Posted by: C. Alexander Leigh | March 19, 2006 at 06:39 AM
Wow. About 4 years ago I wanted to start something called Vacation Wifi, after getting stuck at Crested Butte with a dialup connection. I'm sitting in Steamboat on the Condo's DSL connection, which forces me to see their interstitial landing page prior to going anywhere. It's free, but it could be a sponsored landing page that they make money from.
great idea.
ps: affixing rotating banner ads is unlikely to win a patent. I can't imagine that hasn't already been done.
Posted by: charlie crystle | March 17, 2006 at 08:19 PM
Good idea, better yet, do it with FON. http://en.fon.com/
That patent will never stand, lot's of prior art.
Posted by: David Evans | March 17, 2006 at 04:44 PM
Did you already talk to FON (sharing WiFi)?

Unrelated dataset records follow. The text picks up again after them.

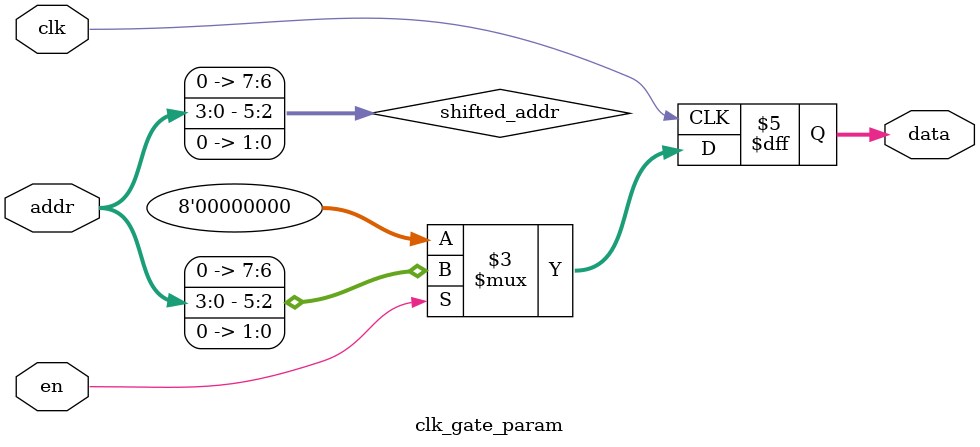
<source format=sv>
module clk_gate_param #(parameter DW=8, AW=4) (
    input clk, en,
    input [AW-1:0] addr,
    output reg [DW-1:0] data
);
    // Internal signal for shifted address
    wire [DW-1:0] shifted_addr;
    
    // Using two's complement subtraction algorithm
    // In this case, we implement addr << 2 as addr*4
    // using a subtraction-based approach
    
    // First create the shifted value
    assign shifted_addr = {addr, 2'b00}; // Equivalent to addr << 2
    
    always @(posedge clk) begin
        if (en) begin
            // Implementation with two's complement subtraction algorithm
            // data = shifted_addr - 0 (when en is active)
            data <= shifted_addr;
        end else begin
            // Zero output when disabled
            data <= {DW{1'b0}};
        end
    end
endmodule
</source>
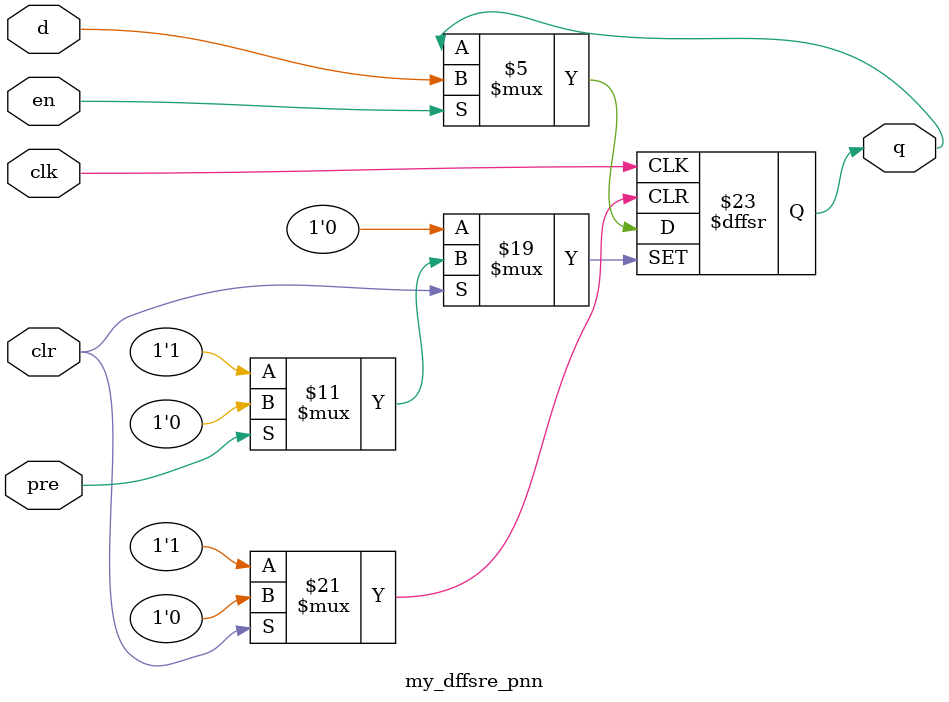
<source format=v>
module my_dffsre_pnn (
    input d,
    clk,
    pre,
    clr,
    en,
    output reg q
);
  initial q <= 1'b0;
  always @(posedge clk or negedge pre or negedge clr)
    if (!pre) q <= 1'b1;
    else if (!clr) q <= 1'b0;
    else if (en) q <= d;
endmodule
</source>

http://english.martinvarsavsky.net/fon/
Posted by: Jürgen Ahting | March 17, 2006 at 12:07 PM
Hello,
Loved this blog. My weekend will be spent persuing through your previous articles. Great work mate.
Vinaya
Posted by: Vinaya | March 17, 2006 at 05:19 AM
The splash page idea is good (I have a product that does that for people who are interested), but the better idea is to have banner ads present the entire time the person is using the Internet. We recently filed a patent on just such a mechanism and will be rolling out a service in the near future to do just this.